PROBLEM DETAILS — Pictures must not appear in the copy. Set down exactly the line with "ring tip: (106, 91)" and each line after it through the end of the data below.

[[ THE INPUT open ]]

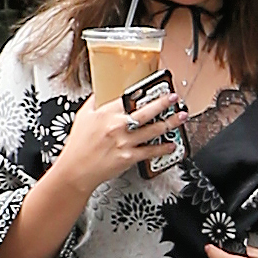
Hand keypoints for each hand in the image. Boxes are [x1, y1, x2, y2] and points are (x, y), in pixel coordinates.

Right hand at [53, 87, 186, 195]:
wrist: (76, 170)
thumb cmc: (78, 145)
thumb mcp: (83, 116)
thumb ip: (94, 102)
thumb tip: (101, 92)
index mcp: (106, 113)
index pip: (129, 98)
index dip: (144, 91)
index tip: (154, 87)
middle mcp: (118, 126)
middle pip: (146, 112)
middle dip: (163, 103)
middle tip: (174, 98)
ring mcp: (125, 142)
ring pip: (153, 130)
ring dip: (170, 123)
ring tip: (180, 117)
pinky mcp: (129, 157)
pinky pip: (150, 151)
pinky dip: (163, 148)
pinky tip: (172, 145)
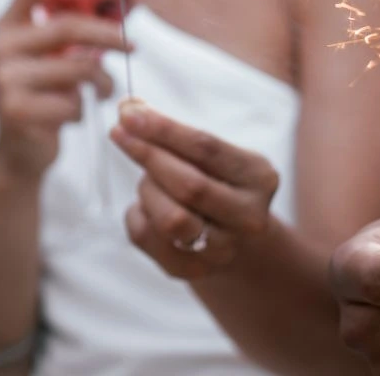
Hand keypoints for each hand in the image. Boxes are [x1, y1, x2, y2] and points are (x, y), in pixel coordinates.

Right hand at [0, 0, 130, 180]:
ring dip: (103, 82)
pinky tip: (72, 117)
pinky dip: (83, 110)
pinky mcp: (16, 110)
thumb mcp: (64, 55)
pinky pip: (72, 102)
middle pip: (69, 27)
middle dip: (110, 35)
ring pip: (78, 68)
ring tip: (106, 91)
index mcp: (9, 25)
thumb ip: (94, 22)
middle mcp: (1, 46)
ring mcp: (5, 78)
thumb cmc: (48, 94)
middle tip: (134, 46)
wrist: (20, 153)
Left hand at [113, 101, 279, 277]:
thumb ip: (171, 131)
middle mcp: (249, 217)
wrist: (230, 236)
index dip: (164, 129)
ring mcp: (224, 250)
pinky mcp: (193, 271)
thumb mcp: (206, 153)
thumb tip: (129, 109)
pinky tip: (145, 206)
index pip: (207, 148)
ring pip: (170, 218)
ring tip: (148, 180)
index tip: (129, 113)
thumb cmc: (212, 180)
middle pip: (189, 186)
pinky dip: (136, 214)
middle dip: (148, 155)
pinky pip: (147, 238)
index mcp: (259, 177)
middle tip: (120, 134)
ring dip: (147, 190)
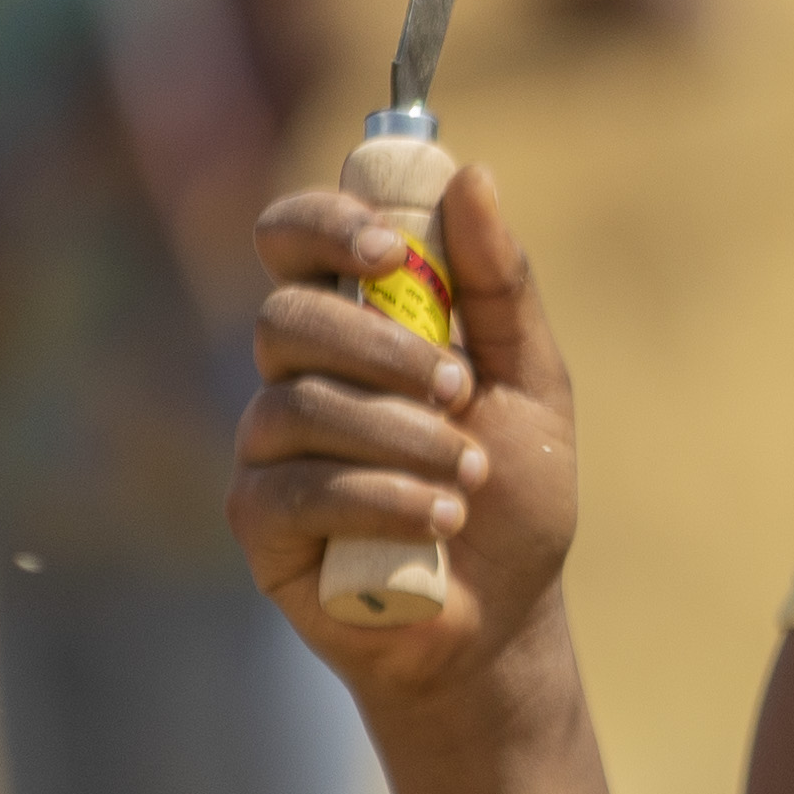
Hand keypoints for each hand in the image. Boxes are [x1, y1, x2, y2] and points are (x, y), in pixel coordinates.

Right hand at [236, 155, 578, 714]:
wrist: (504, 618)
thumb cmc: (513, 495)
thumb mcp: (532, 381)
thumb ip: (501, 284)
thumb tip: (473, 175)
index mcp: (355, 323)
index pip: (295, 238)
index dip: (325, 225)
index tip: (390, 251)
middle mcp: (297, 375)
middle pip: (286, 316)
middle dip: (381, 349)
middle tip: (460, 389)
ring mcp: (270, 448)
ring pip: (298, 405)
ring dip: (400, 435)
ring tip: (470, 476)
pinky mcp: (261, 521)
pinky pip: (299, 487)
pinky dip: (380, 496)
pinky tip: (439, 517)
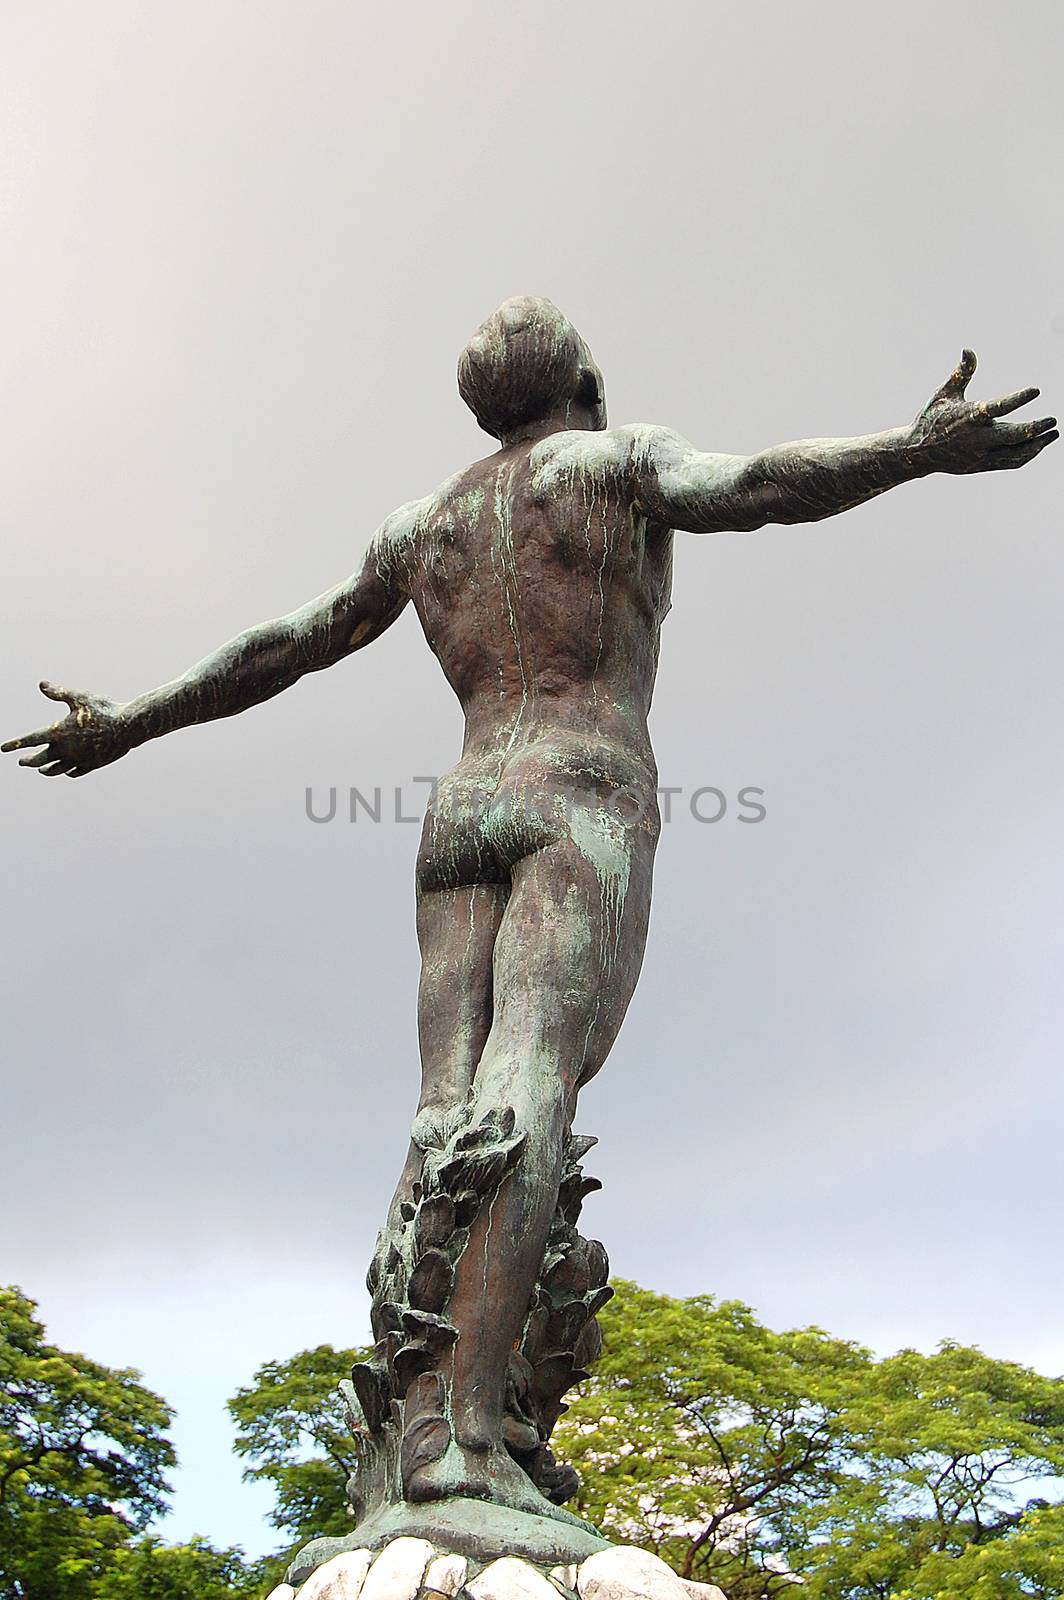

[[ THE INPUT closed ]]

TASK SOLUTION —
ring tip: (106, 91)
index mcp: (9, 25)
thumb ip: (94, 22)
middle mcp: (1, 46)
ring mcp: (5, 78)
thumb cmc: (48, 94)
middle tip: (134, 46)
wrist: (20, 153)
Left hand at [113, 101, 279, 277]:
thumb ip: (171, 131)
middle mcp: (249, 217)
wrist: (230, 236)
index dip: (164, 129)
ring mcp: (224, 250)
pinky mcp: (193, 271)
thumb mcp: (206, 153)
thumb tip: (129, 109)
pinky tip: (145, 206)
index pip: (207, 148)
ring pip: (170, 218)
ring tip: (148, 180)
index tip: (129, 113)
thumb cmc: (212, 180)
middle pip: (189, 186)
pinky dip: (136, 214)
middle dip: (148, 155)
pinky pip: (147, 238)
index mcp: (259, 177)
middle tip: (120, 134)
ring dip: (147, 190)
Hand keypoints for each hand in the image. Boxes are [x1, y1, x2, y2] and points are (x, y), in pixel coordinates.

Right hand at [236, 155, 578, 714]:
wrist: (504, 618)
thumb cmc: (513, 495)
thumb mcp: (532, 381)
thumb ip: (501, 284)
thumb tip: (473, 175)
index mcp: (355, 323)
index pip: (295, 238)
index dip: (325, 225)
index tip: (390, 251)
middle mcp: (297, 375)
middle pip: (286, 316)
middle dip: (381, 349)
middle tip: (460, 389)
ring mcp: (270, 448)
ring pip: (298, 405)
ring dip: (400, 435)
ring tip: (470, 476)
pinky mcp: (261, 521)
pinky pip: (299, 487)
pinky dip: (380, 496)
pinky tip: (439, 517)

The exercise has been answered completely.